24 Mo. App. 599 | Mo. Ct. App. | 1887

Philips, P. J.

I. This proceeding is certainly somewhat novel, and the judgment of the circuit court is unique. . The sheriff under the writ of attachment had only seized eleven head of calves. The interpleader asserted ownership in seven of these. His proof was that he became, by purchase from Ross, an owner of an undivided half interest in these eleven calves, and three others not in controversy in this action. His interest in the calves had never been severed. By his own showing he was only the owner of an undivided one-half interest in the eleven calves in controversy, which, in kind, would have been just five and a half calves. Yet the court gave him judgment for the recovery of seven whole calves out of the eleven. By what'process of reasoning this conclusion was reached is not apparent.

II. The whole action, on the part of interpleader, in my opinion, was misconceived. Waiving any discussion of the question raised, at this hearing, by appellant’s counsel, as to whether an interplea is admissible in this proceeding under the landlord and tenant act, *603it is sufficient to say, that the interpleader cannot maintain his claim on its merits.

An interplea is in the nature of a replevin, engrafted by statute on the proceeding in attachment. Bergert v. Borchert, 59 Mo. 85. Certainly, then, it will not lie where the action of replevin will not. The very object of the action in replevin is the recovery of specific personal property, in kind. It partakes in this respect, of the nature of a proceeding in rem. Wells Eeplev. sects. 33-34.
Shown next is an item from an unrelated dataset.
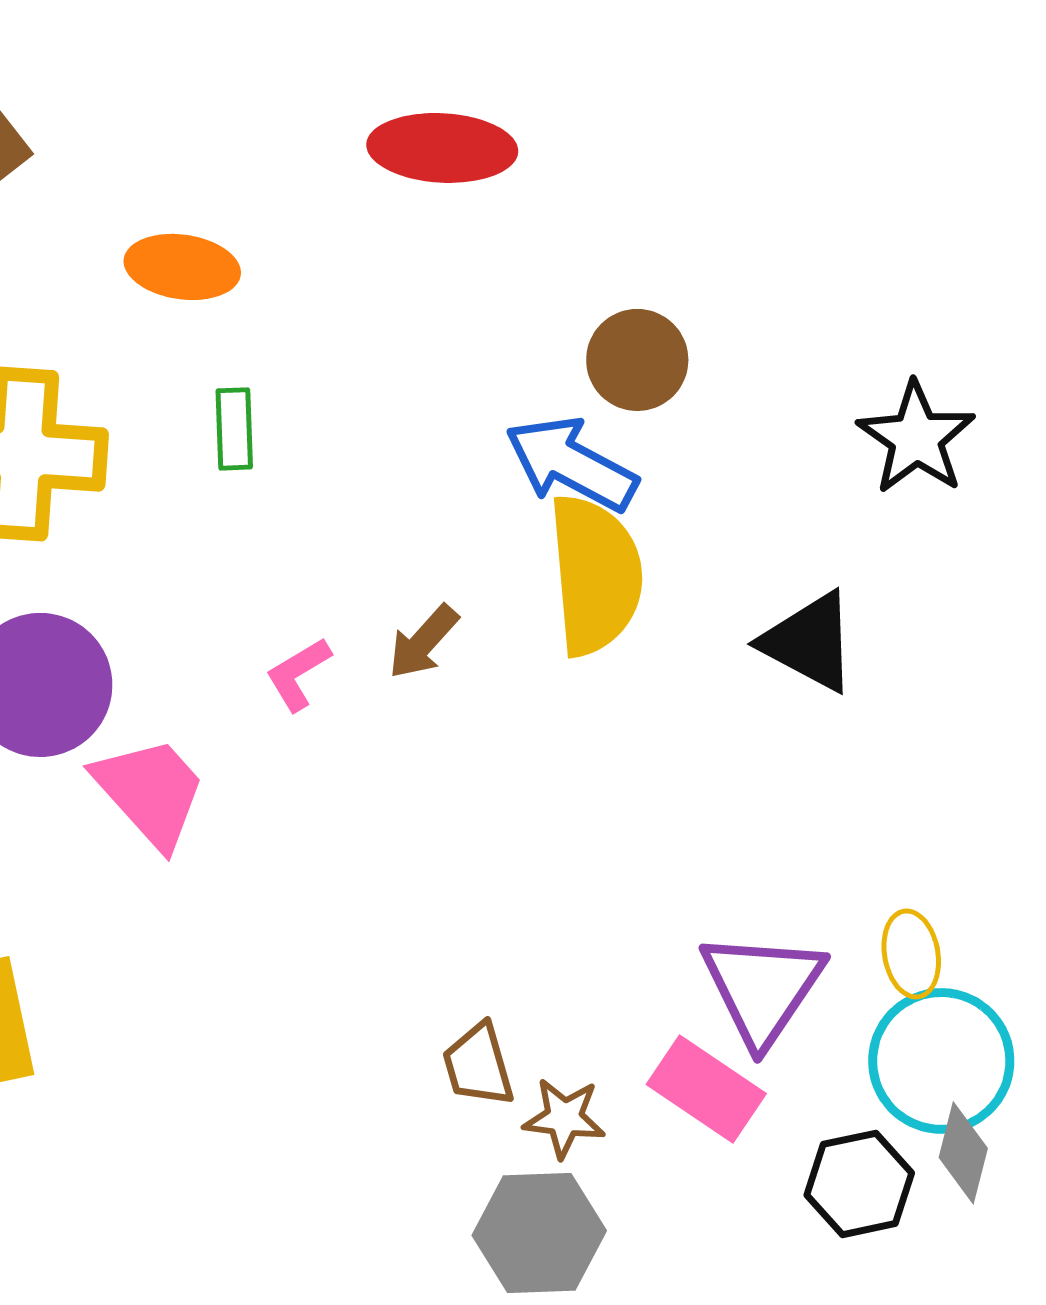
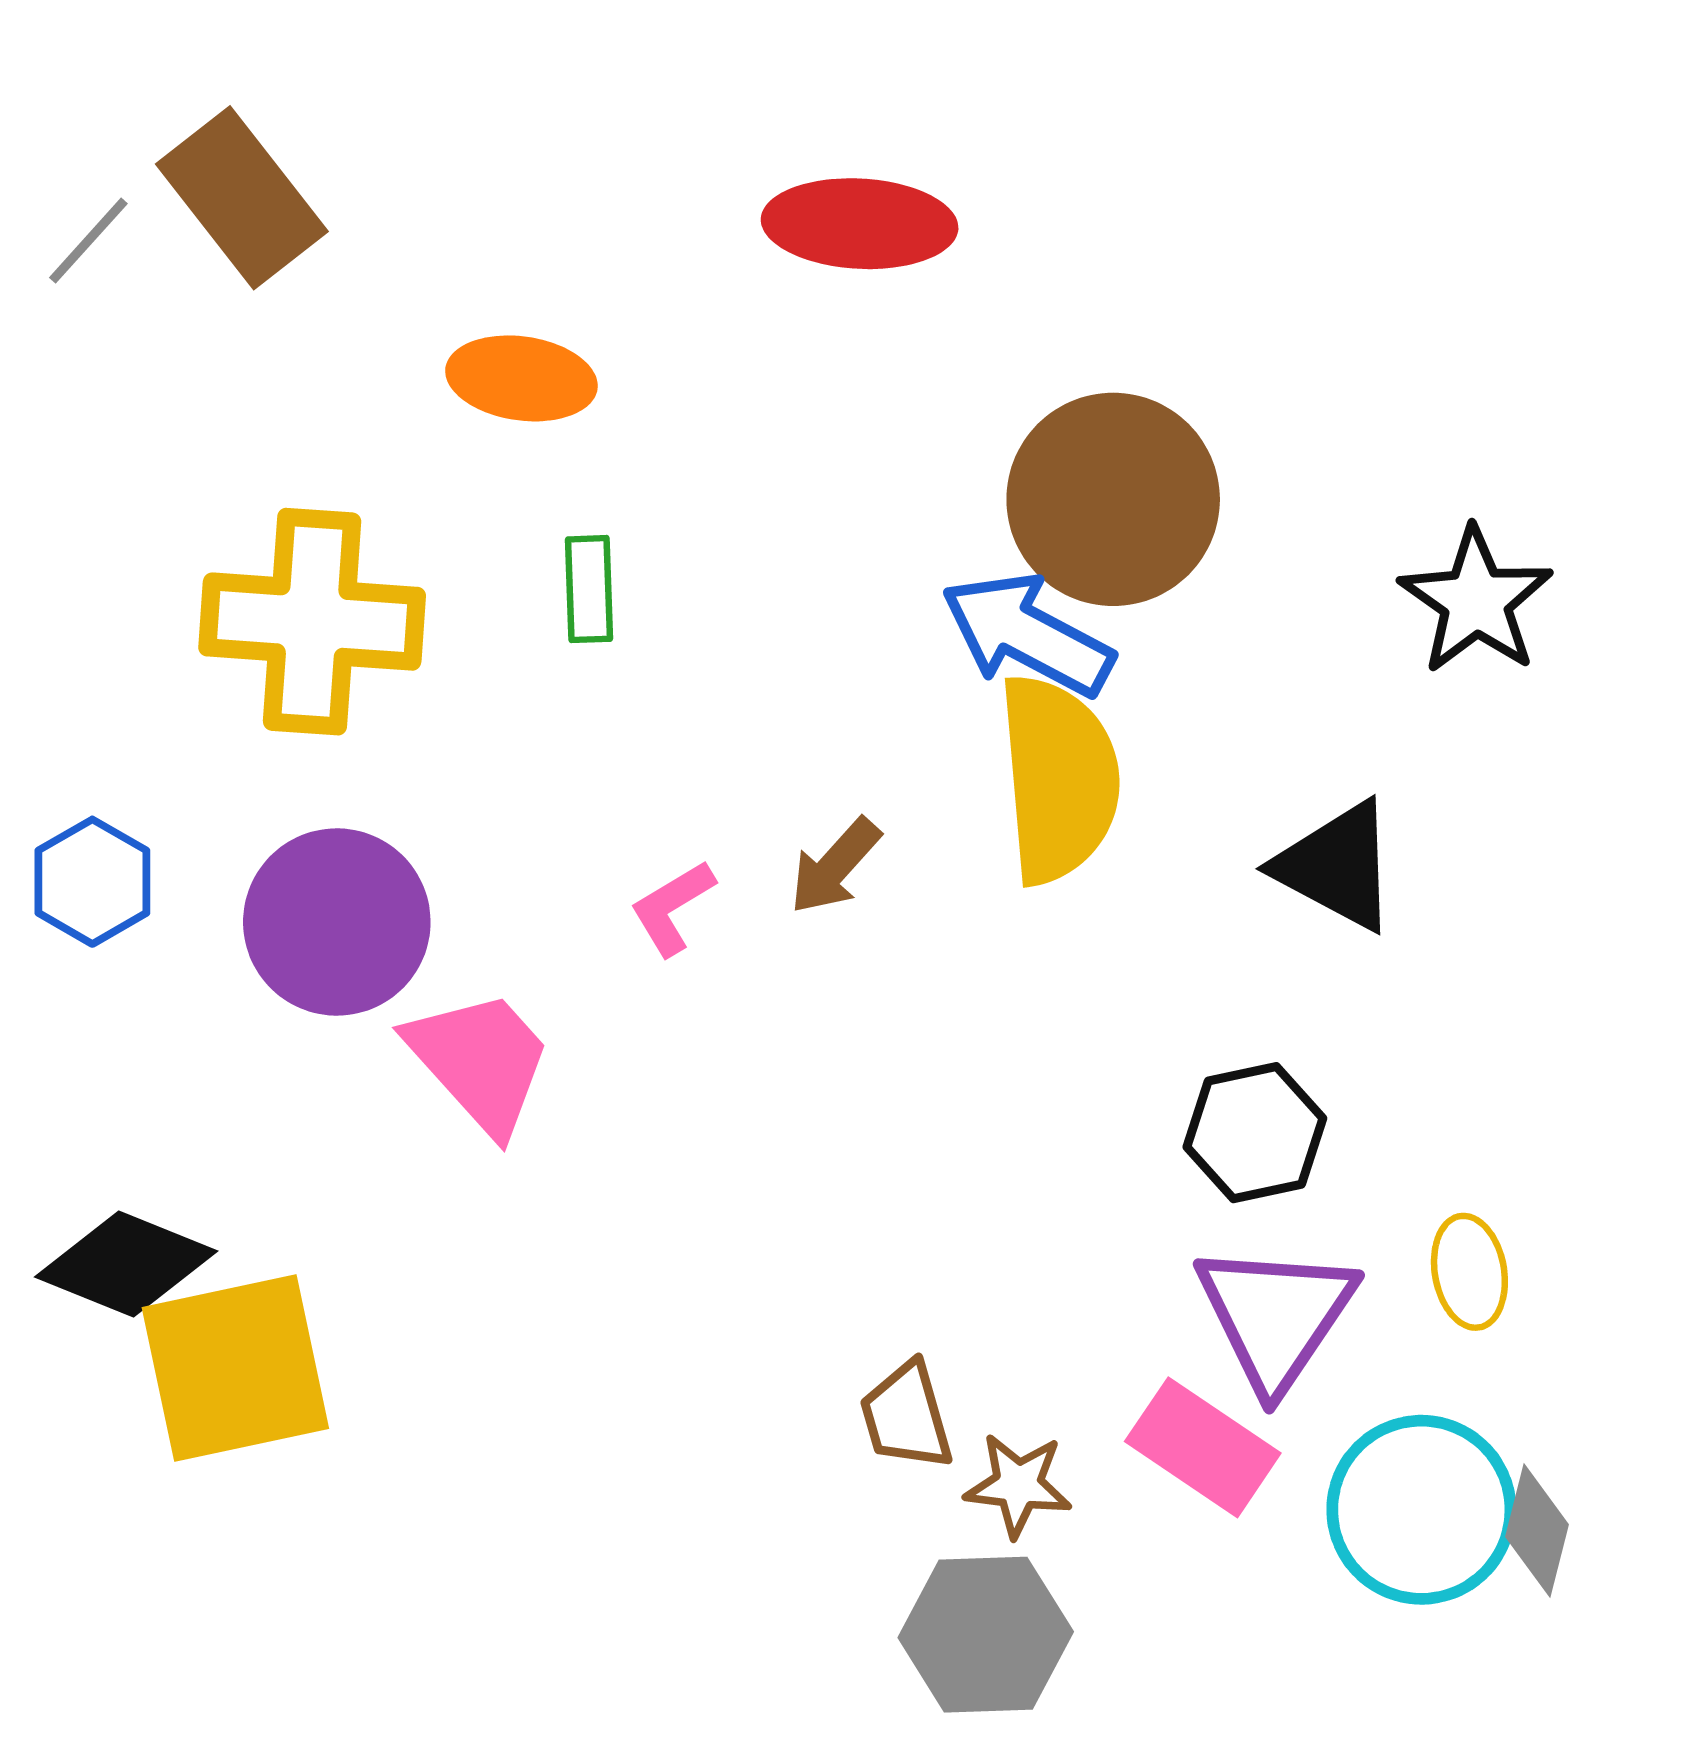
brown circle: (637, 360) -> (1113, 499), size x1.6
cyan circle: (941, 1061) -> (1421, 1510), moved
black hexagon: (859, 1184) -> (1255, 1133), moved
Especially is this true of an interplea. It is a claim for the recovery of the possession of the specific thing. Unlike the action of replevin, no money judgment in damages can be awarded in lieu of the specific property claimed. It is peculiarly a possessory action, “the right to present possession of the property being the principal question in controversy.” Wells Replev. sect. 39. It involves the exclusive right of the claimant to the immediate possession of the chattel, and the fact of the-' wrongful detention thereof by the defendant as against the claimant. Ib. 46, 94, 98; Hunt v. Chambers, 1 Zab. 21 N. J. 623; Kingsberry v. Buchanan, 11 Iowa, 387; Noble v. Epperly, 6 Port. (Ind.) 416.
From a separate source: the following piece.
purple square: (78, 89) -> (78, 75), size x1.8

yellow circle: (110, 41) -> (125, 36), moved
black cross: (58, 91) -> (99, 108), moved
An inevitable corrolary of these propositions is, that one joint tenant cannot sustain replevin against his co-' tenant; for the obvious reason that the possession of one joint tenant is the possession of all, and one has no more' right to the exclusive possession than the other. Therefore, an action of replevin does not lie for an undivided interest in a chattel. Nor can such tenant in common sue alone as against a stranger in possession. Wells Replev. sects. 152, 154, 156, 160; Hart v. Fitzgerald, 2 Mass. 509; See also, Kamerickv. Castleman et al.; 23 Mo. App. 481.

So it has been held that a right of action alleged to be in one is a fatal variance where the proof shows it to be in two or more. Converse v. Symms, 10 Mass. 377; Goodnight v. Thieman, 17 Mo. App. 429. This rests on the logic of the rule, that the title, or right of- action, *604alleged, is constitutive, and must be proved as alleged. Pier v. Heinrichoffen, 52 Mo. 333; Bruce v. Pullis, 34 Mo. 246; Seibert v. Allen, 61 Mo. 482, 488; Capital Bank v. Armstrong, 62 Mo. 59; Weil v. Posten, 77 Mo. 287.

Applying these principles to the facts of this case, I do not see how this judgment can stand. By the express provisions of the contract between plaintiff and Ross: “all the calves, or increase, from said cows shall be the joint property of the first and second parties.” When Arbuckle became, as he claims, the purchaser of the undivided interest of Ross, he became, by substitution, or privity of contract, only a joint owner with plaintiff. McCoy v. Hyatt, 80 Mo. 138, 139; Wells Replev. sect. 164. By his purchase he took the interest of Ross cum onere, subject to all the rights of plaintiff secured, and all the incidents imposed, by the contract of lease between the lessor and the lessee. As the burden of keeping this property was laid upon Ross, until the expiration of the lease on March 1, 1885, and the division in kind was then to occur, and not sooner, the interpleader could not, by interposing as a purchaser under Ross, in 1884, force upon plaintiff a new incident of the contract, by demanding an immediate division of the property, and thereby escape the burden imposed by the contract on Ross of taking care of the whole interest in the calves until March, 1885.

If, by the seizure of plaintiff under his writ of attachment, he had wrongfully converted the entire isterest, the interpleader, provided there was a valid sale, might maintain an action of trover for his interest in damages. McCoy v. Hyatt, supra. But there could be no equitable partition, in the form of- action adopted by interpleader, as was attempted by the judgment of the circuit court.

The other judges concurring, its judgment is reversed, and the cause remanded with directions to the circuit court to enter judgment against the interpleader.